→ Data section:
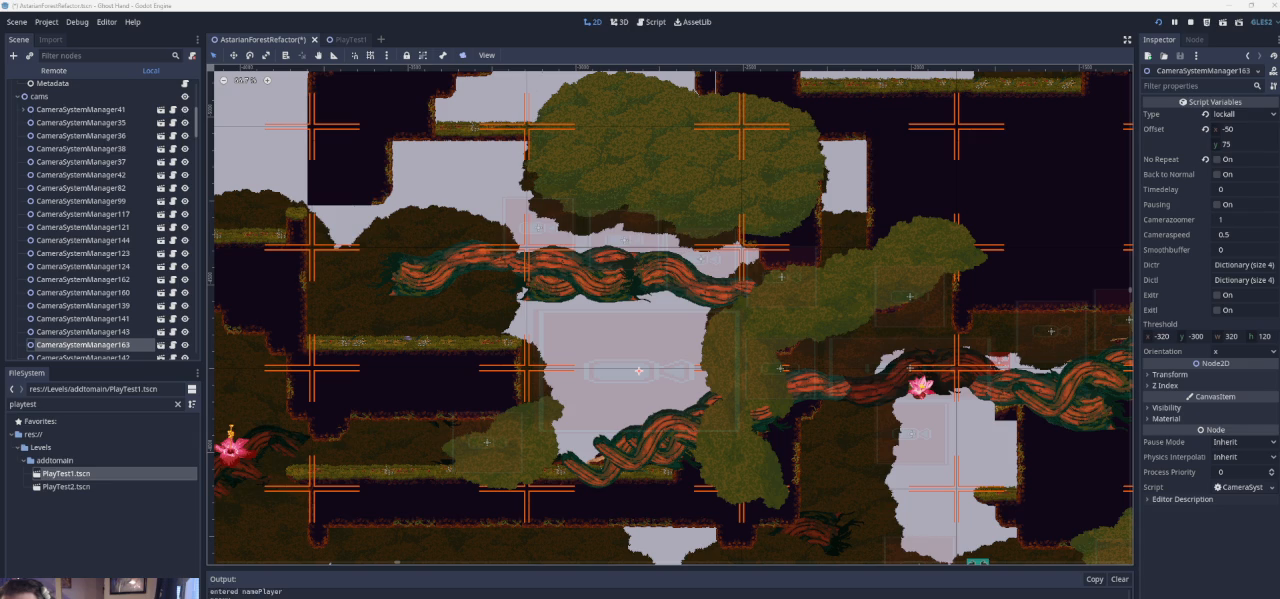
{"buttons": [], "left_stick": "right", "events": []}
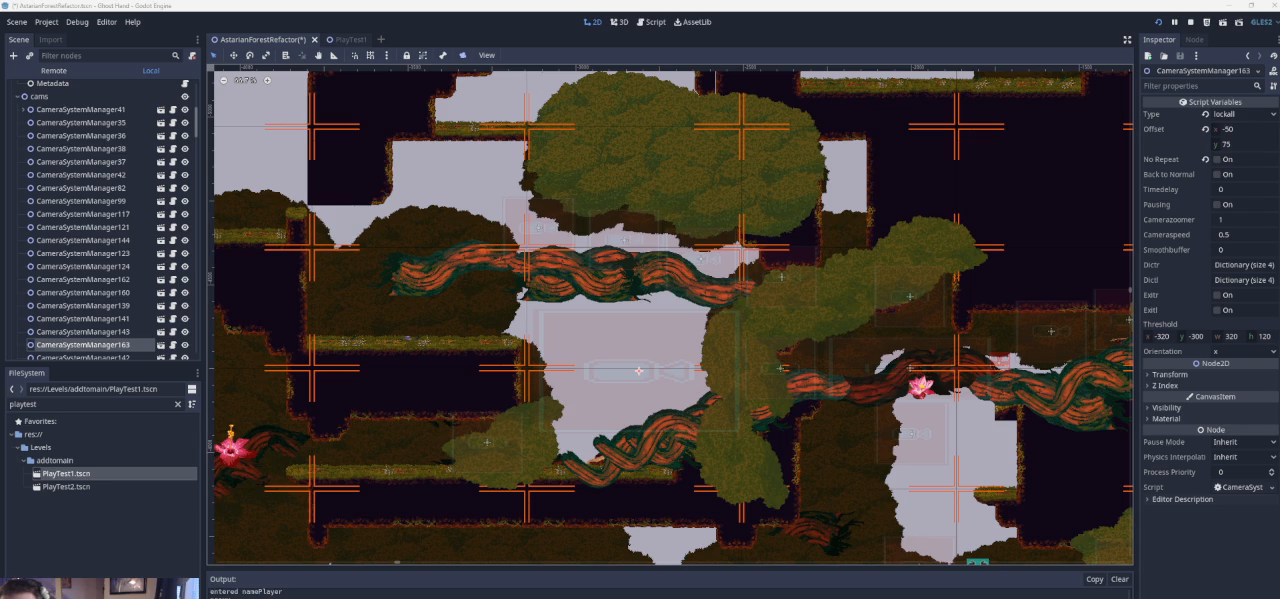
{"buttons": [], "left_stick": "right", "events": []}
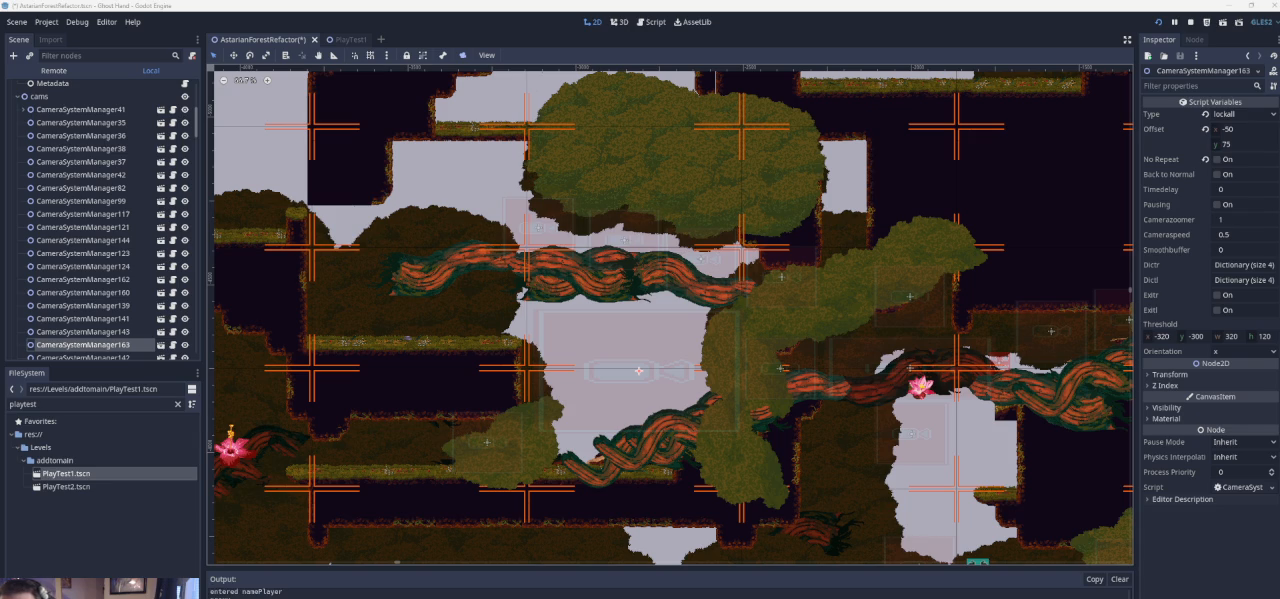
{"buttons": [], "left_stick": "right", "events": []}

→ Exercise requirements: Make an exact copy of the whole listing, but don't bring over any pictures.

→ Written answer:
{"buttons": [], "left_stick": "right", "events": []}
{"buttons": [], "left_stick": "right", "events": []}
{"buttons": [], "left_stick": "right", "events": []}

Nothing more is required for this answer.